PACE-ing pastoral counselling

Dyadic Development Psychotherapy as an approach to therapy for children and young people  that have been through trauma.  One aspect of this approach uses the anachronym PACE where PACE stands for

  • Playful
  • Accepting
  • Curious
  • Empathetic

This approach, whilst not an exact, like for like fit for adult pastoral care may stull help us to think about how we approach pastoral counselling in the church setting.

Playful

We may baulk for different reasons at some of the terms, especially the first two.  Certainly if we take “playful” to means playing kids games, then that might not exactly fit.  Though, dare I say it, there seems to be sometimes be a playfulness to Jesus, such as when he talks with the Gentile woman about the dogs picking up the scraps from under the table or when he tells the disciples to go and sort out the food for the 5000. 

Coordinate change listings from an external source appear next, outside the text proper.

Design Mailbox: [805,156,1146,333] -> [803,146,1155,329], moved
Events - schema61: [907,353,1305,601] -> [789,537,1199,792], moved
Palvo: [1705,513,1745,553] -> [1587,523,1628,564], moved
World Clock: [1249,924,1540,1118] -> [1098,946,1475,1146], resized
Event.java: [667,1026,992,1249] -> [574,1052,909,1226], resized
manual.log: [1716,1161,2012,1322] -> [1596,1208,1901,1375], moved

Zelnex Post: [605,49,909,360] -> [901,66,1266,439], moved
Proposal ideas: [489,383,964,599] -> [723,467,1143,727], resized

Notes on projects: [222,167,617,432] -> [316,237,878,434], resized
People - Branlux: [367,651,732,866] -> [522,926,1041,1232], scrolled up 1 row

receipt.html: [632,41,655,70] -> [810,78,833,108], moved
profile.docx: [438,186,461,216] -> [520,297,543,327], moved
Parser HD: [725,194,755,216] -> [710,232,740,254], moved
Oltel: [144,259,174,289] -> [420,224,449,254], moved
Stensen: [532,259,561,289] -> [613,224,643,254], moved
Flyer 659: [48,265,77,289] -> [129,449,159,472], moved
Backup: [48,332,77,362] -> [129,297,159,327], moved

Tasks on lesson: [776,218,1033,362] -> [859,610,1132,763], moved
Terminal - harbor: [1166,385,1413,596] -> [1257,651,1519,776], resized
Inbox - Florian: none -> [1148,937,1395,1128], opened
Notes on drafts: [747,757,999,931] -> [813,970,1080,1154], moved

However, first, sometimes we need to find ways to help people feel safe and secure to open up, so that pastoral care does not carry the intensity, always of the meeting in the pastor’s study/office.  Maybe it is about going and playing pool, taking a walk or just meeting up at Costa.  At other times, there is benefit in going the opposite way and saying that we need to set aside serious focused time and so, yes this may mean meeting in the study/office at the church building.

I also wonder if this heading might draw our attention to two other things.  First, that whilst we take God and the needs of the person in front of us deeply seriously, we don’t take ourselves too seriously enabling a humble approach. Secondly, it should pick up something of the sheer joyfulness of the Christian life.

Accepting

Keen observers of the recent debates about “empathy” will observe at this point that in psychotherapy terms, empathy and acceptance are two distinct things.  This recognition may have saved a lot of blog writing time.

Even still, it is perhaps helpful to think through what we mean by “accepting.”  As I understand it, this is not about accepting behaviours.  Rather,  it is about accepting the person unconditionally, taking then, all or nothing with all that comes with them and loving them.  Incidentally, it also means that we don’t accept the circumstances that have caused suffering either.  Of course, we may need to recognise that those circumstances may not be changeable but we can still be angry at the evil that causes suffering and lament the situation that those we love find themselves in.

Curious

Curiosity is crucial for church leaders and those with discipleship and pastoral care. In wider life, we associate it with the desire to investigate, analyse and understand. It’s characterised by asking “why?”  In DDP contexts it involves offering “I wonder if…?” statements. This can be helpful where “why might antagonise or simply illicit the genuine response “I don’t know”.  This may also be helpful in pastoral situations too. 

We want to cultivate a curiosity about the people we are pastoring, the shape of their needs and what has caused them. Most of all, we want to be curious about God and seek to know him through his word.  Such curiosity will help us apply God’s Word better.

Empathy

This is about being able to stand in the other person’s shoes, to identify with them in their suffering.  Jesus is the ultimate example. He stepped out of heaven and into human nature, the Word becoming flesh.  We should be able to stand with fellow sufferers and fellow sinners. 

Conclusion

This is not the total story of pastoral care and counselling.  Nor should we think of it as a process with steps to work through.  Rather, it is an attitude or posture to take into counselling.